• WRITTEN TASK: Could you repeat the listing below exactly while leaving its pictures behind?

• TASK MATERIAL:

◆ ◆ ◆ ◆ ◆ ◆ ◆

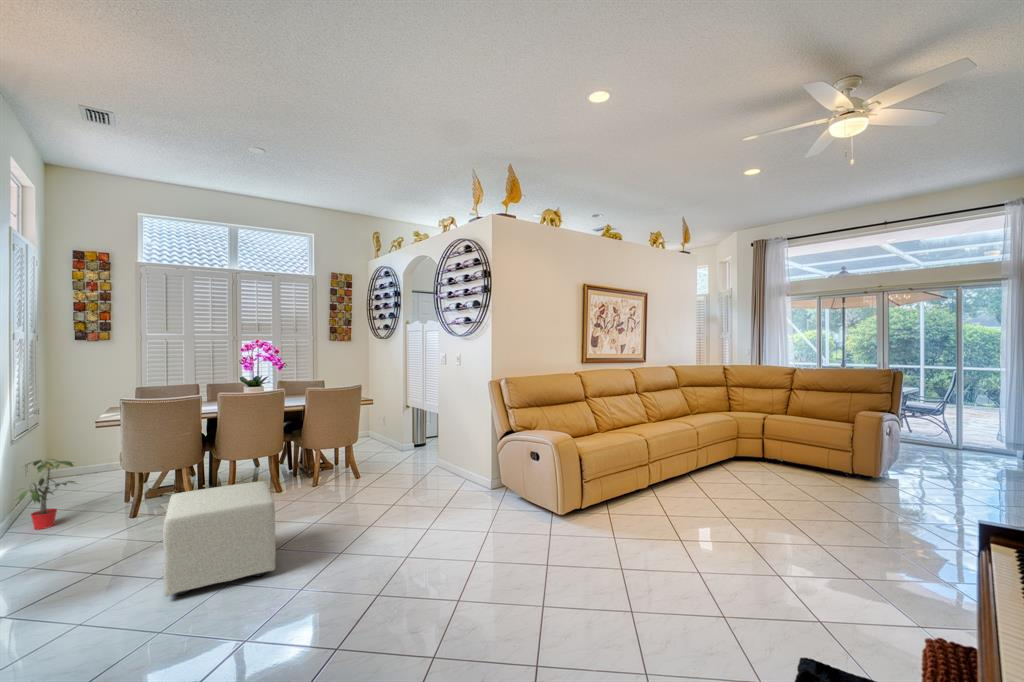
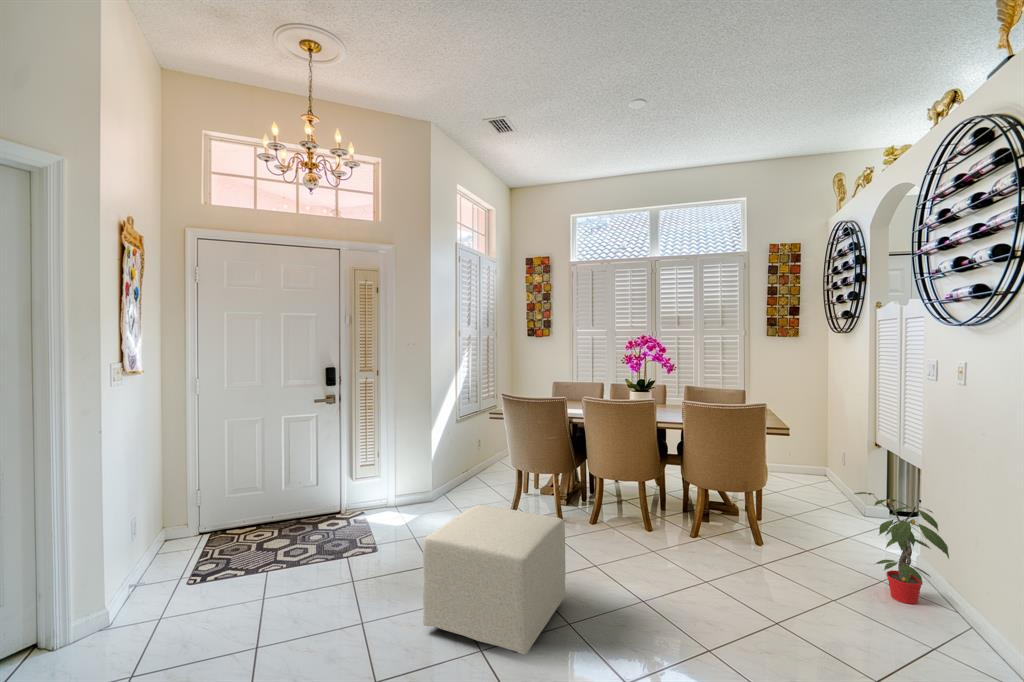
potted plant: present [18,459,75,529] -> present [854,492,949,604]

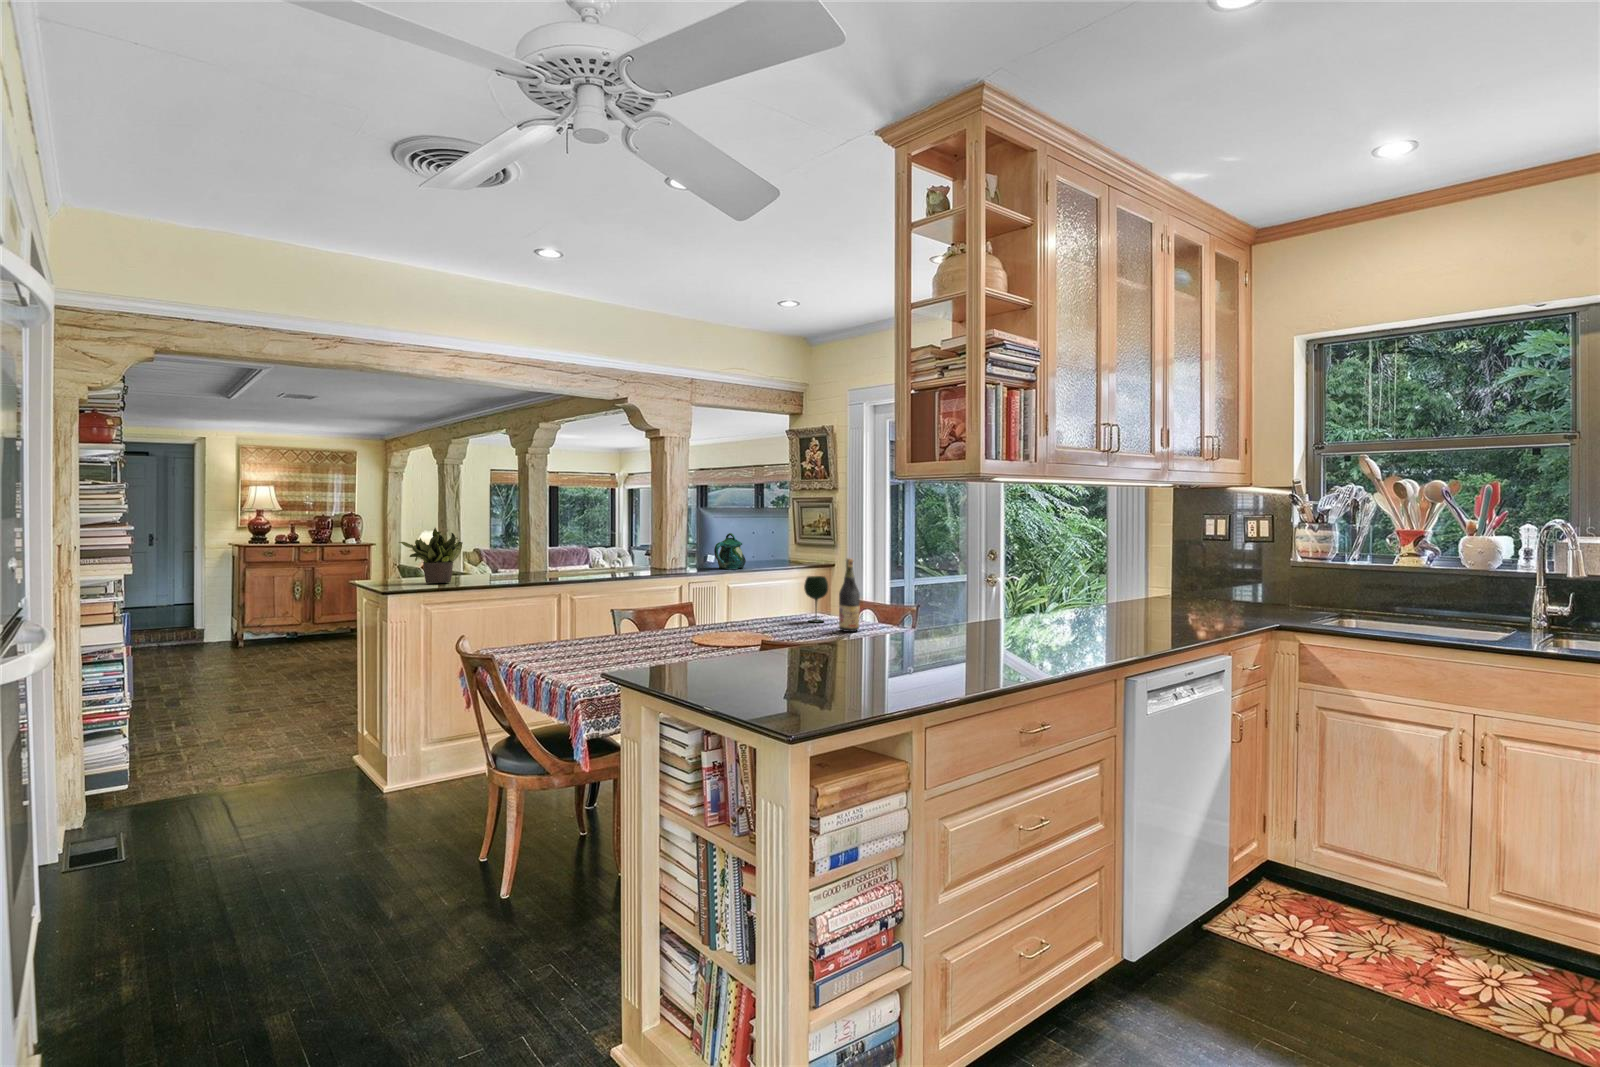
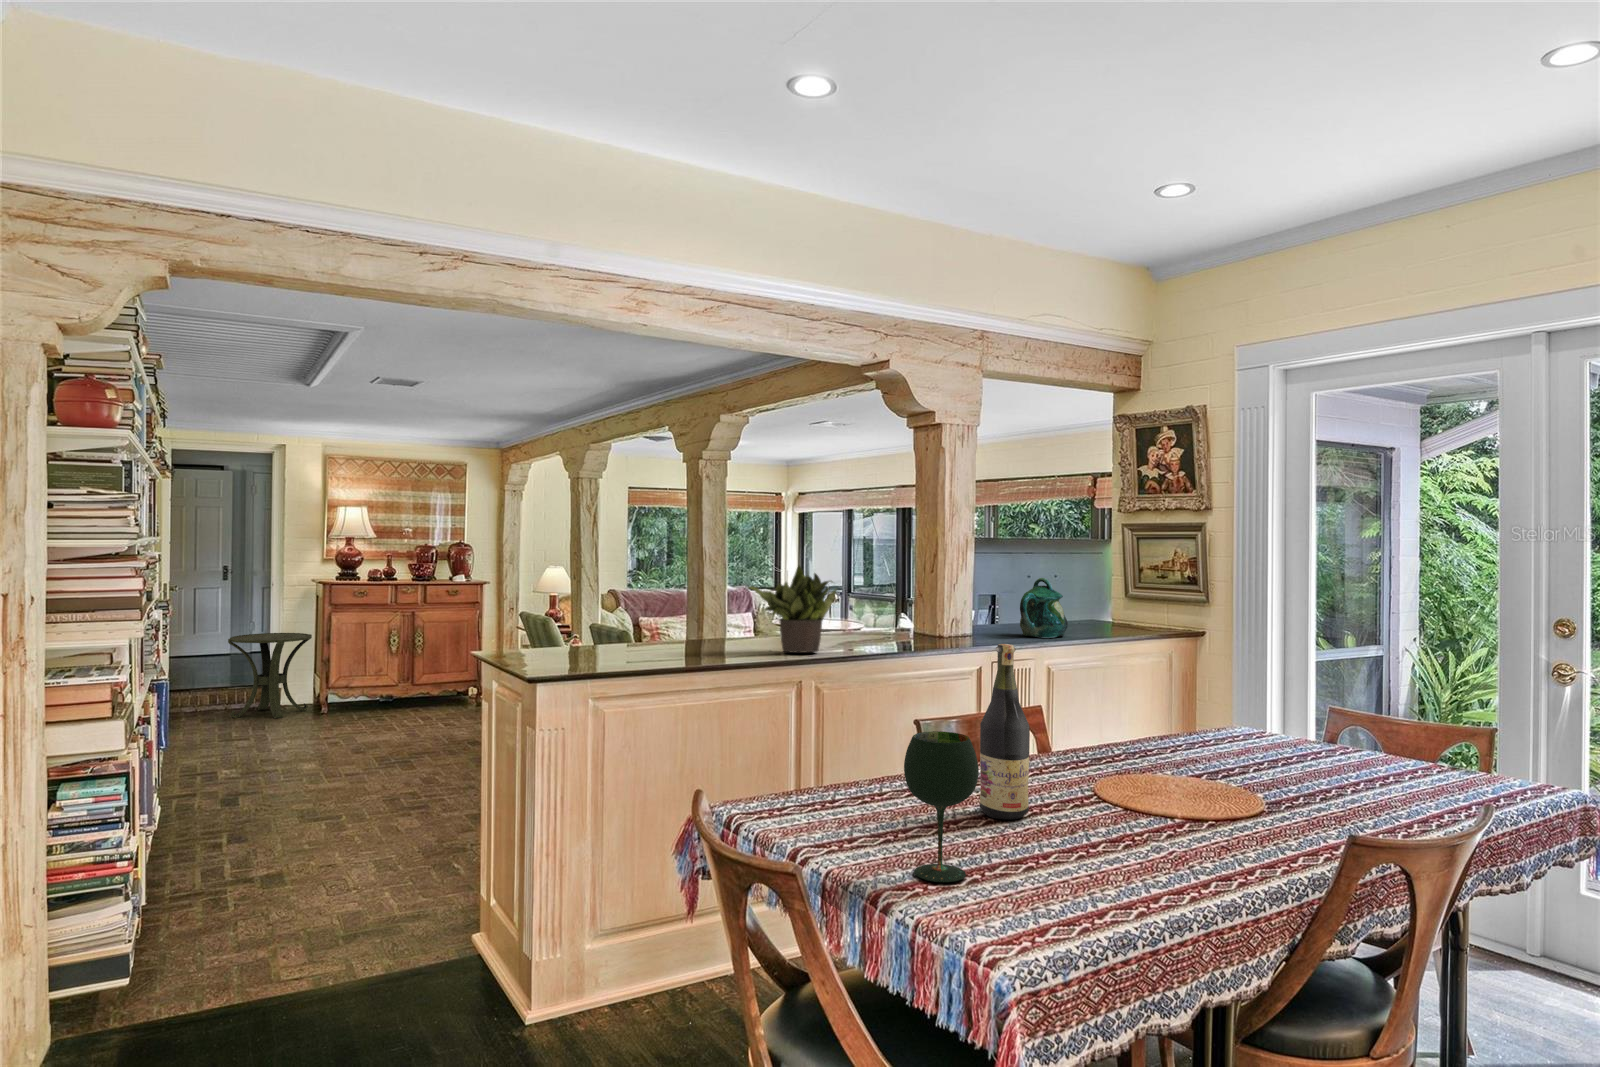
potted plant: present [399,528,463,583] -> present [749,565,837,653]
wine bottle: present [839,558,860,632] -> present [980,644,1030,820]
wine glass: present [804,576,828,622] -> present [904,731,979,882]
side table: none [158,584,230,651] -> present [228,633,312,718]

◆ ◆ ◆ ◆ ◆ ◆ ◆

• ANSWER SPACE:
potted plant: present [18,459,75,529] -> present [854,492,949,604]

potted plant: present [399,528,463,583] -> present [749,565,837,653]
wine bottle: present [839,558,860,632] -> present [980,644,1030,820]
wine glass: present [804,576,828,622] -> present [904,731,979,882]
side table: none [158,584,230,651] -> present [228,633,312,718]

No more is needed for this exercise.